No need to be kind here: telling people you use Hotmail has been the Internet equivalent of admitting to necrophilia. But after a decade as a punchline, Hotmail just pulled off the biggest victory in the inbox game since Gmail. And it might just get you to switch.
This is starting to look familiar to the point of predictability. Microsoft takes something boring, partially broken, and thoroughly entrenched: Windows, Office, Mobile. Toss nearly everything ugly and uninspired into the ash heap, put smart people to work on it, and pack it full of Metro. Windows 8, Office 15, and Windows Phone have all turned stale things into vibrant, modern successes. And Hotmail—now Outlook—can boast the same.
It actually looks good
But, come on, is Hotmail capable of a makeover? Hotmail? Even the people who work on Hotmail will admit without reluctance that the name itself is one of the service's biggest liabilities. Nobody wants to say Hotmail. Nobody wants it on their resume, on their card, or shared over drinks. It's been stigmatized regardless of how good or awful it actually is—when was the last time you even checked?
So, say goodbye to Hotmail. Now it's Outlook. And against all odds it's damn great—Microsoft has turned the deserved punchline of the whole web's mockery and spun it into top tier webmail.

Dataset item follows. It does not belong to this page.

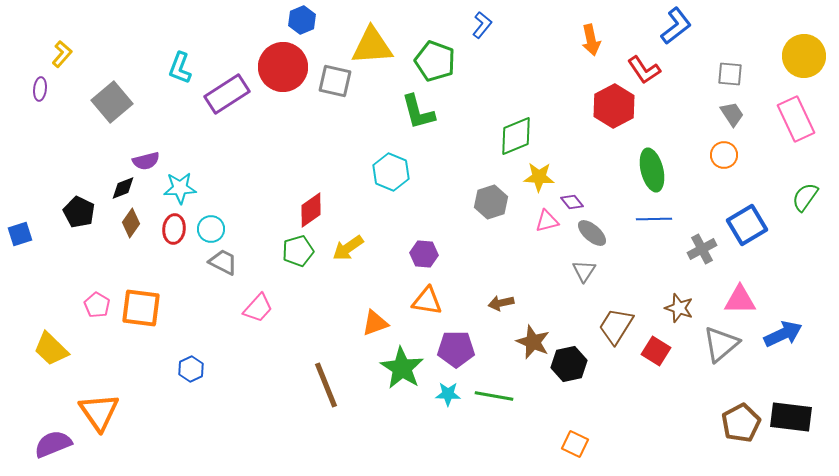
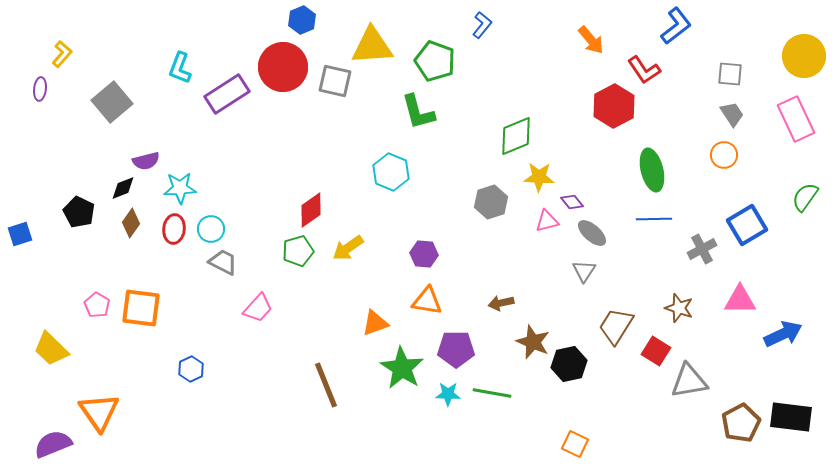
orange arrow at (591, 40): rotated 28 degrees counterclockwise
gray triangle at (721, 344): moved 32 px left, 37 px down; rotated 30 degrees clockwise
green line at (494, 396): moved 2 px left, 3 px up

First—and this is no superficial dig—Hotmail-which-is-now-Outlook doesn't look like it crawled out of a late-90s sex dungeon, pulling its own cluttered, woefully-designed entrails in tow. The New Hotmail looks fantastic, and depending on how you managed to stomach Gmail's last facelift (or not), it might be the handsomest webmail in the land. Really. Simple, clear, clean—it looks like an expertly assembled IKEA drawer.